Ведь это призыв к бунту. И именно сейчас, когда в стране бродит столько вздорных слухов о воле, революции, республике!
Подымать крестьянский вопрос, когда известно, что государь и слышать об этом не желает.
«Записка Петрашевского выходит за рамди законов».
Автор предлагает учредить «кредитные земские учреждения, как в Польше».
Прекрасно, государь ненавидит этих поляков.
«Учредить сохранные кассы во всех уездных городах и поручить прием взносов в них всем приходским священникам. И при сохранных кассах создать mortt-de-piete на тех основаниях, как они существуют во Франции с присоединением права принимать под залог некоторые земледельческие произведения».

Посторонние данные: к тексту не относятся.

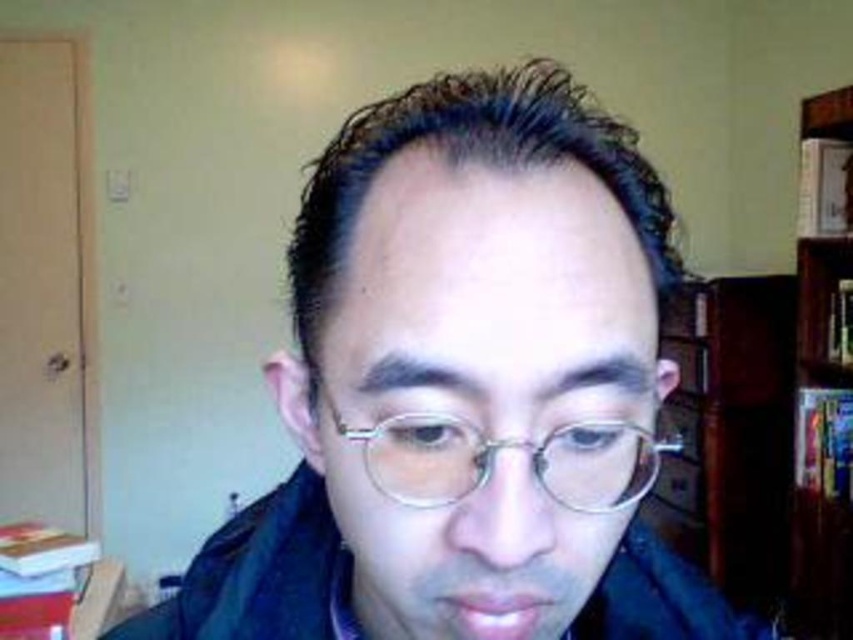
You are a photographer trying to capture a portrait of the person wearing the matte black glasses at center. You want to ensure the glasses are the main focus while still including the wooden bookcase at right in the background. Given their sizes, will the glasses appear larger than the bookcase in the photo?

The matte black glasses at center has a larger size compared to wooden bookcase at right, so yes, the glasses will appear larger than the bookcase in the photo.

You are standing in a room with a person in front of you. There are two points marked on the wall. The first point is at coordinates point (433,435) and the second is at point (815,550). If you were to walk straight towards the first point, would you pass by the second point before reaching the first one?

Point (433,435) is in front of point (815,550), so if you walk straight towards the first point, you would reach it before passing the second point.

You are a photographer adjusting your camera settings to focus on the matte black glasses at center. According to the coordinates provided, where exactly should you position your focus point?

You should position your focus point at coordinates point [465,387] to focus on the matte black glasses at center.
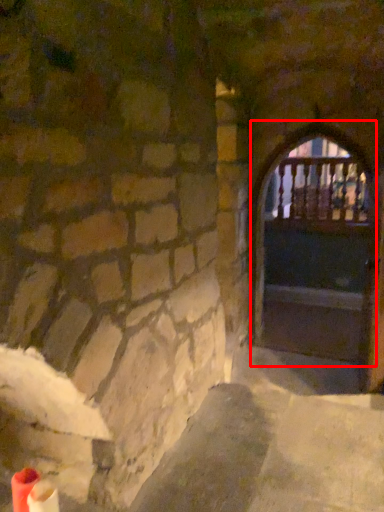
Question: Considering the relative positions of door (annotated by the red box) and window in the image provided, where is door (annotated by the red box) located with respect to the staircase?

Choices:
 (A) left
 (B) right

Answer: (A)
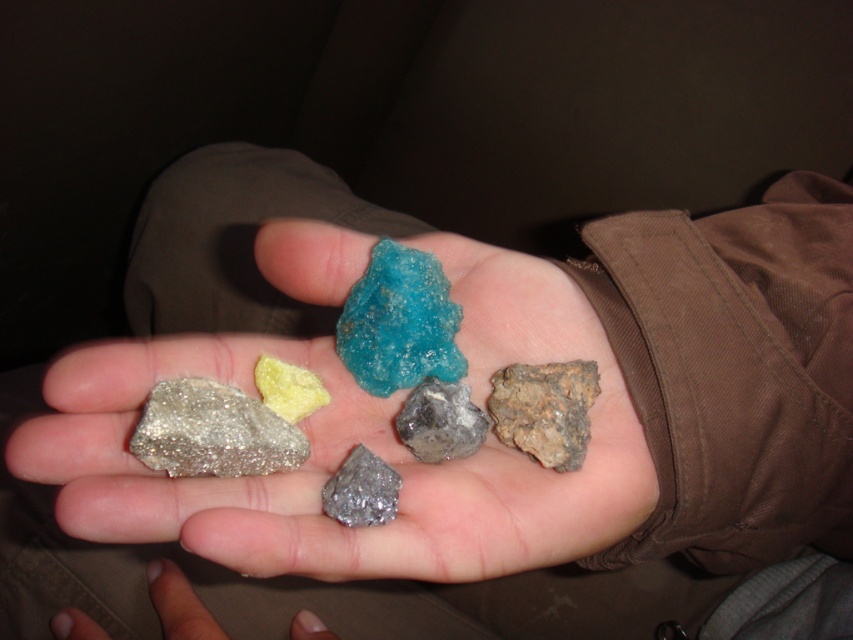
Question: Which point appears closest to the camera in this image?

Choices:
 (A) (270, 394)
 (B) (142, 532)
 (C) (370, 349)

Answer: (B)

Question: Which of the following is the closest to the observer?

Choices:
 (A) shiny metallic rocks at center
 (B) shiny metallic rock at center
 (C) slick gray rock at center
 (D) yellow crystalline mineral at center

Answer: (A)

Question: Can you confirm if shiny metallic rock at center is positioned above yellow crystalline mineral at center?

Choices:
 (A) no
 (B) yes

Answer: (A)

Question: Does matte silver rock at center appear on the right side of slick gray rock at center?

Choices:
 (A) yes
 (B) no

Answer: (B)

Question: Is shiny metallic rocks at center bigger than slick gray rock at center?

Choices:
 (A) yes
 (B) no

Answer: (A)

Question: Which of the following is the farthest from the observer?

Choices:
 (A) click(x=294, y=371)
 (B) click(x=463, y=449)
 (C) click(x=581, y=410)

Answer: (A)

Перовский довольно потирает руки. Если такую записку передать императору, то только одного упоминания Франции будет достаточно, чтобы автора посадить в крепость.
Но будущему графу этого мало. Нужно представить дело так, чтобы Николай понял: полиция, а не жандармы открыли «обширный заговор». И преподнести «заговор» в размерах не меньших, чем этоимело место в 1825 году.

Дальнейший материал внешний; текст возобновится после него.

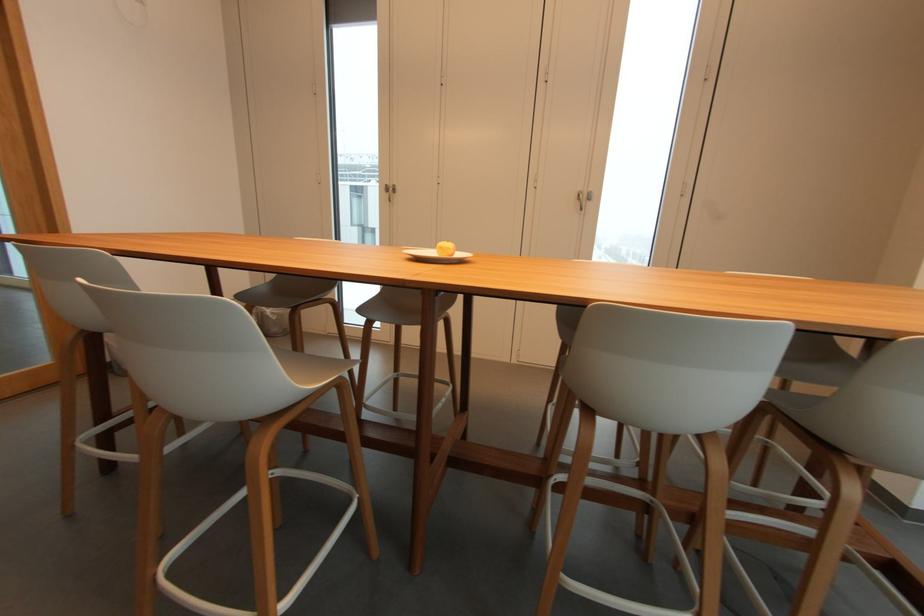
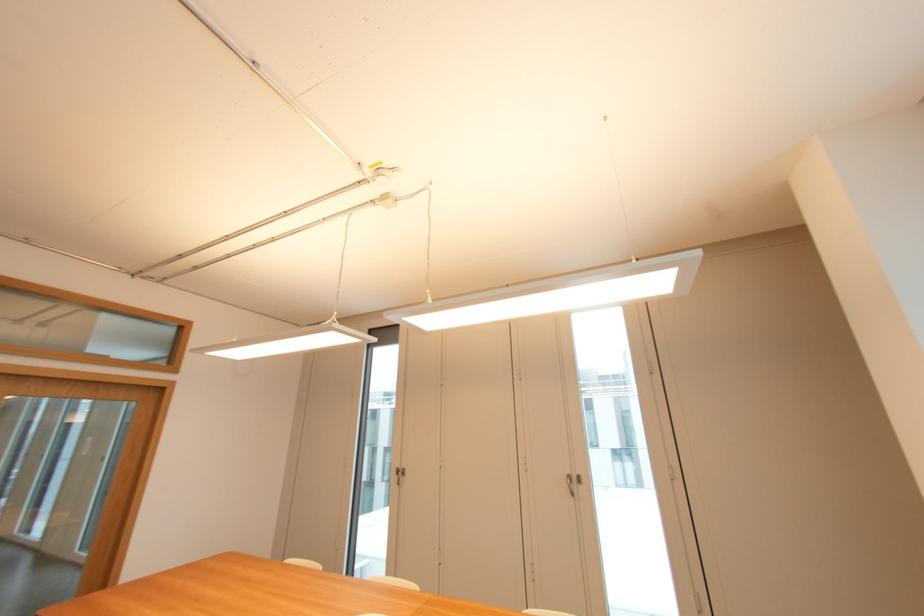
Find the pixel in the second image that matches point (585, 188) in the first image.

Липранди должен пронюхать о Петрашевском все. Не дай бог, Орлов опередит.
Перовский спешит под величайшим секретом сообщить императору о «нащупанных» им «нитях заговора» и умоляет его пока «преступников» не арестовывать, дать ему, Перовскому, время выведать все до конца.
И ничего не говорить графу Орлову.
Спешнева удивило появление Петрашевского. Обычно Михаил Васильевич посещал его только после многократных приглашений и очень неохотно. Николай Александрович приписывал это некоторой ревности со стороны Петрашевского. За последние месяцы Спешнев обрел большое влияние на гостей коломенского домика, и, наверное, Петрашевскому это неприятно.